EXERCISE BRIEF – Print every line of text in the material below word for word, but leave the pictures out.

SUPPLIED MATERIAL –
++++++++
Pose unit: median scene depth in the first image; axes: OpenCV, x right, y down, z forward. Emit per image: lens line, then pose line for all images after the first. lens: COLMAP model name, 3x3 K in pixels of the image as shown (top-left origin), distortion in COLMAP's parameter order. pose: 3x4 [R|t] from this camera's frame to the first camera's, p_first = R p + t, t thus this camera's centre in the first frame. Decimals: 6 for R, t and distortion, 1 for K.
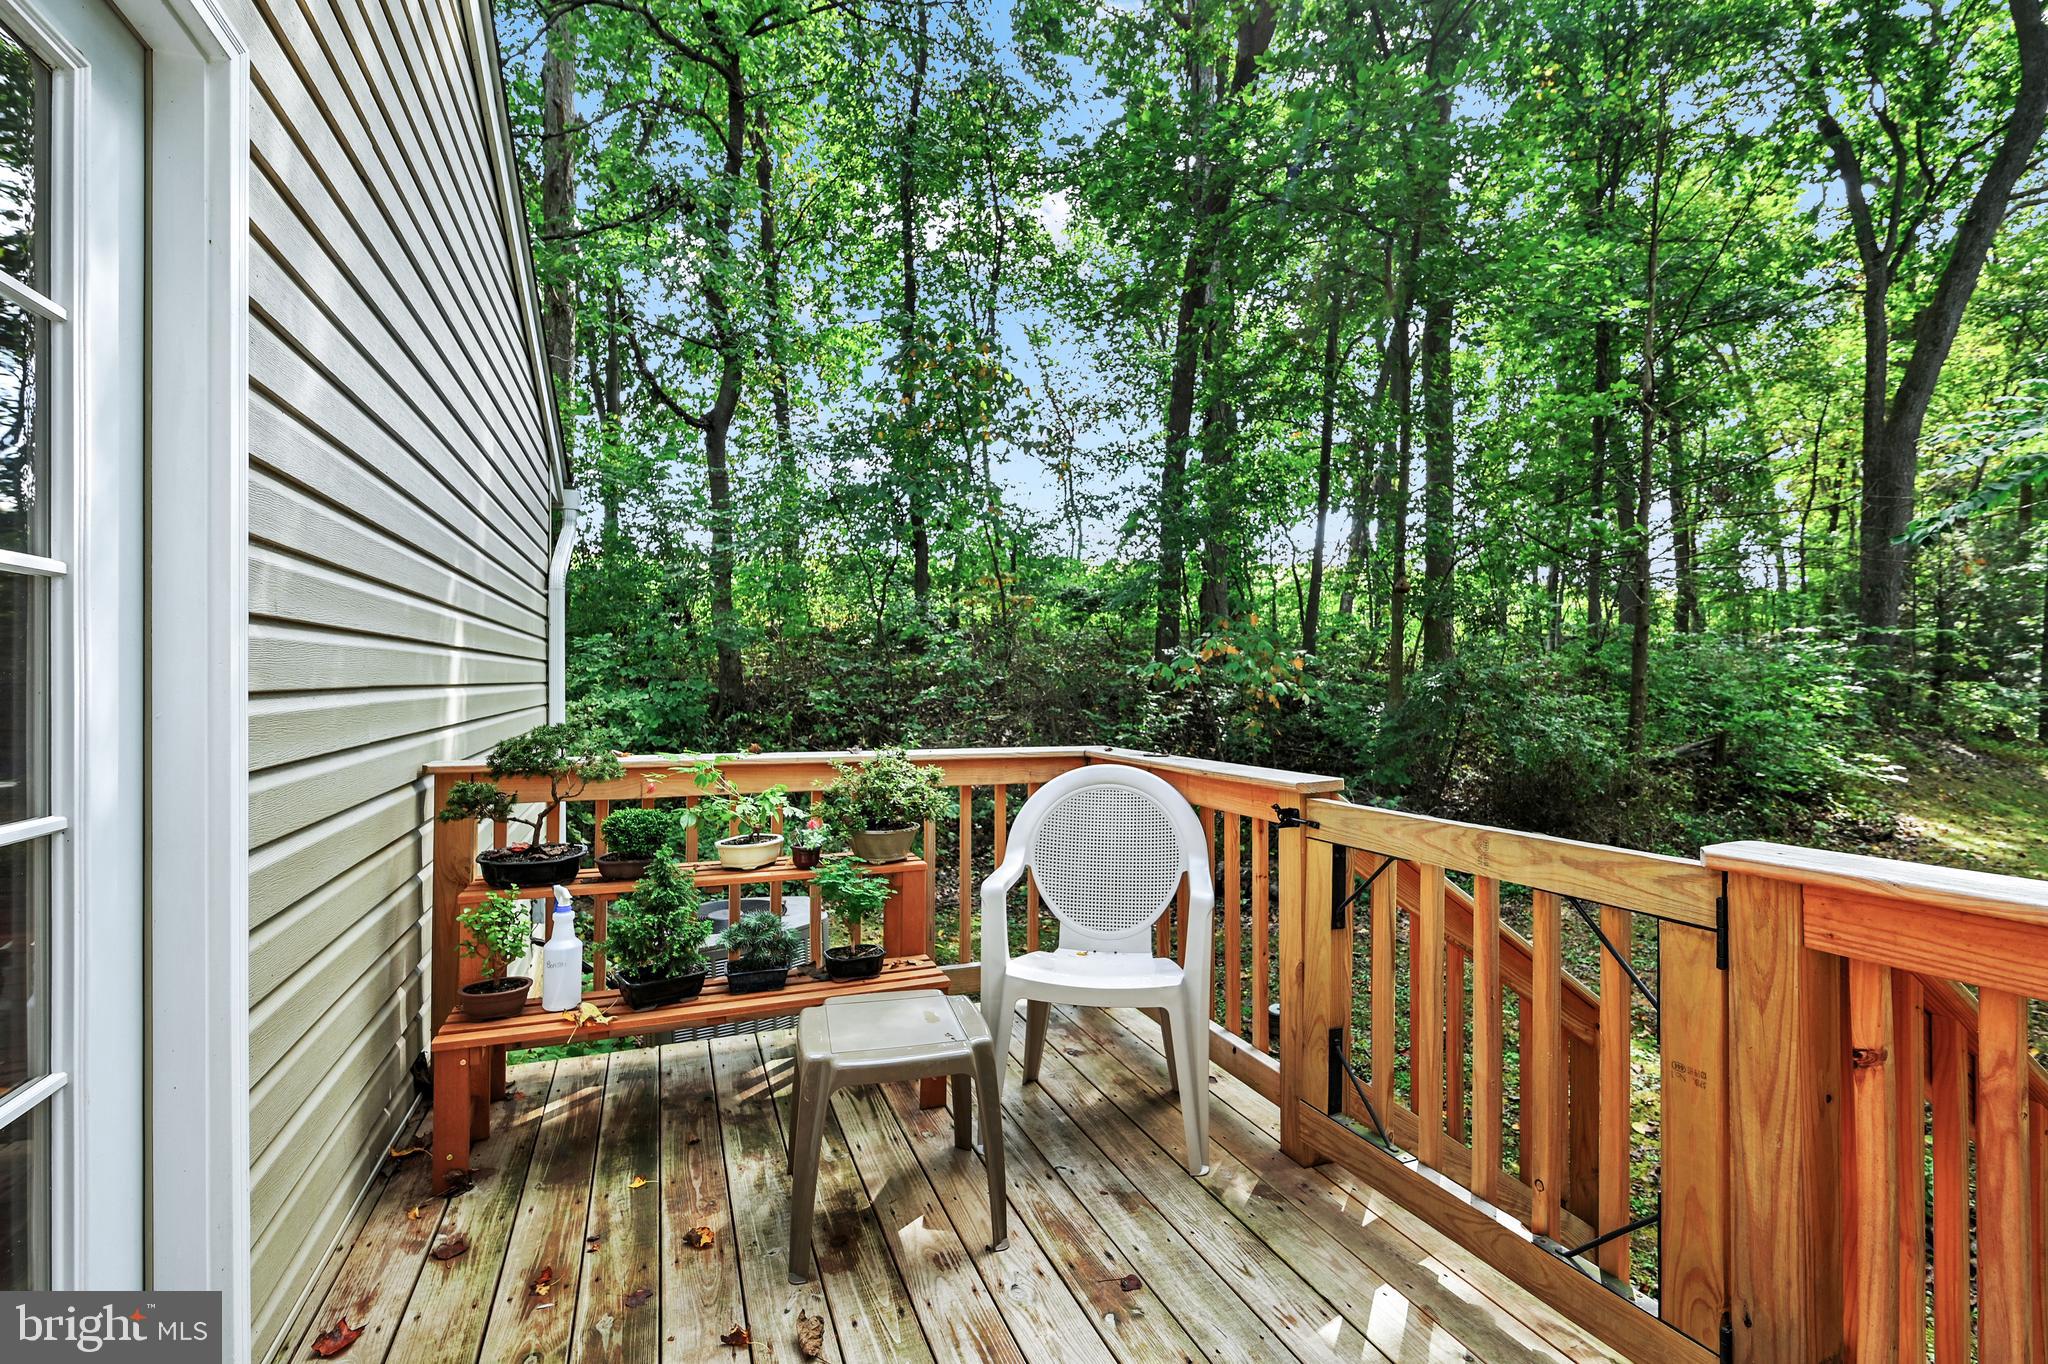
lens RADIAL K [[917.4, 0, 1024.0], [0, 917.4, 682.0], [0, 0, 1]] dist [0.033128, -0.000394]
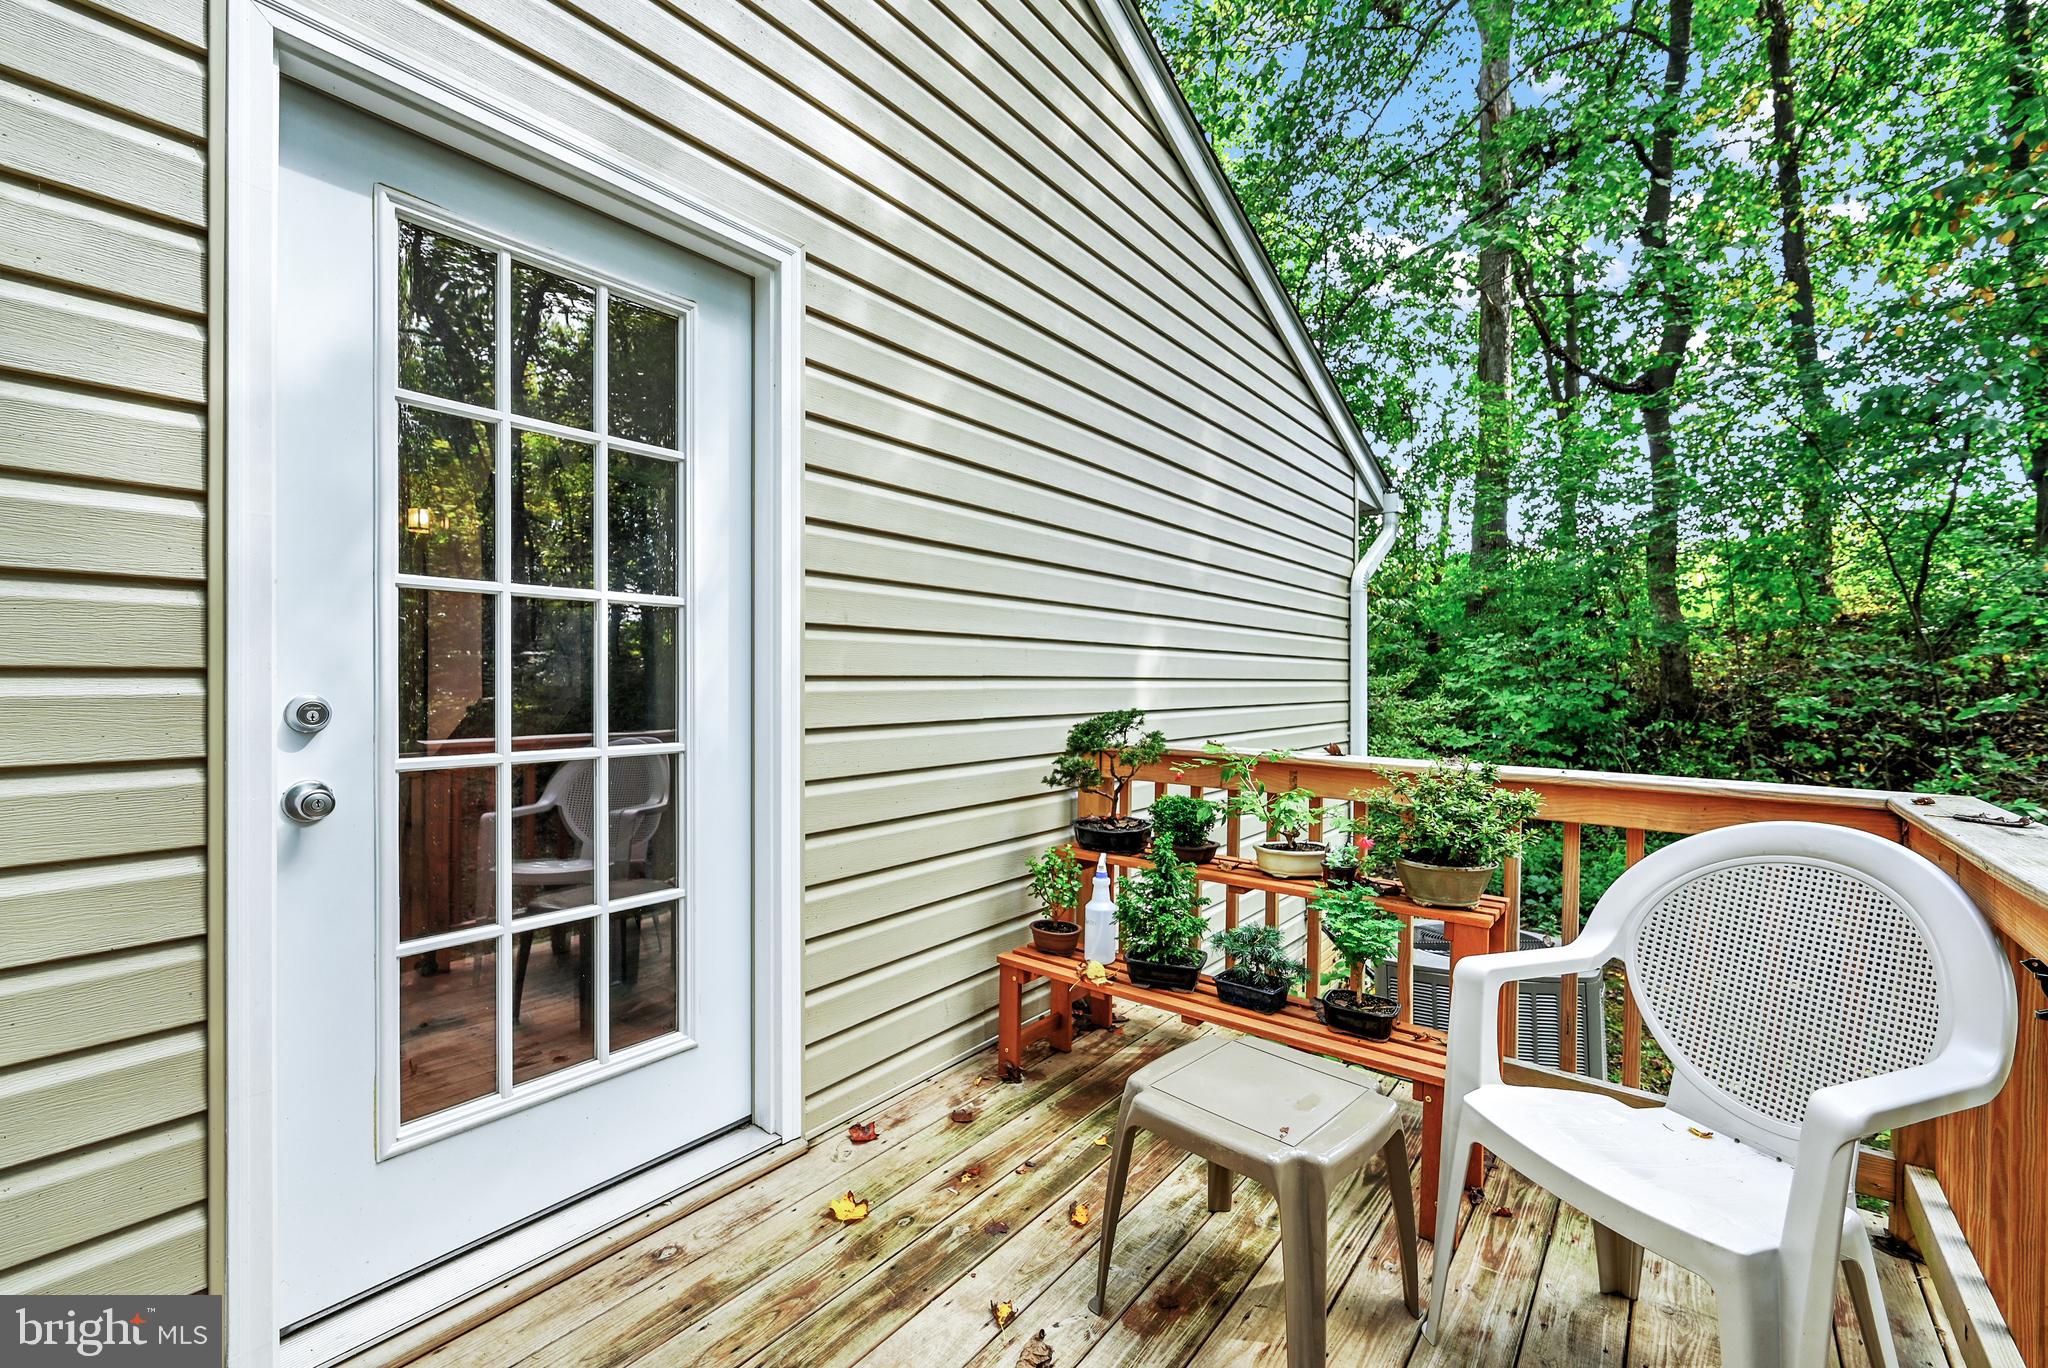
lens RADIAL K [[890.3, 0, 1024.0], [0, 890.3, 684.0], [0, 0, 1]] dist [0.001353, 0.000046]
pose [[0.518859, 0.012675, -0.854766, 0.387084], [-0.013617, 0.999886, 0.006561, 0.009953], [0.854751, 0.008235, 0.518973, 0.378734]]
++++++++
RESULT OF THE EXERCISE –
Pose unit: median scene depth in the first image; axes: OpenCV, x right, y down, z forward. Emit per image: lens line, then pose line for all images after the first. lens: COLMAP model name, 3x3 K in pixels of the image as shown (top-left origin), distortion in COLMAP's parameter order. pose: 3x4 [R|t] from this camera's frame to the first camera's, p_first = R p + t, t thus this camera's centre in the first frame. Decimals: 6 for R, t and distortion, 1 for K.
lens RADIAL K [[917.4, 0, 1024.0], [0, 917.4, 682.0], [0, 0, 1]] dist [0.033128, -0.000394]
lens RADIAL K [[890.3, 0, 1024.0], [0, 890.3, 684.0], [0, 0, 1]] dist [0.001353, 0.000046]
pose [[0.518859, 0.012675, -0.854766, 0.387084], [-0.013617, 0.999886, 0.006561, 0.009953], [0.854751, 0.008235, 0.518973, 0.378734]]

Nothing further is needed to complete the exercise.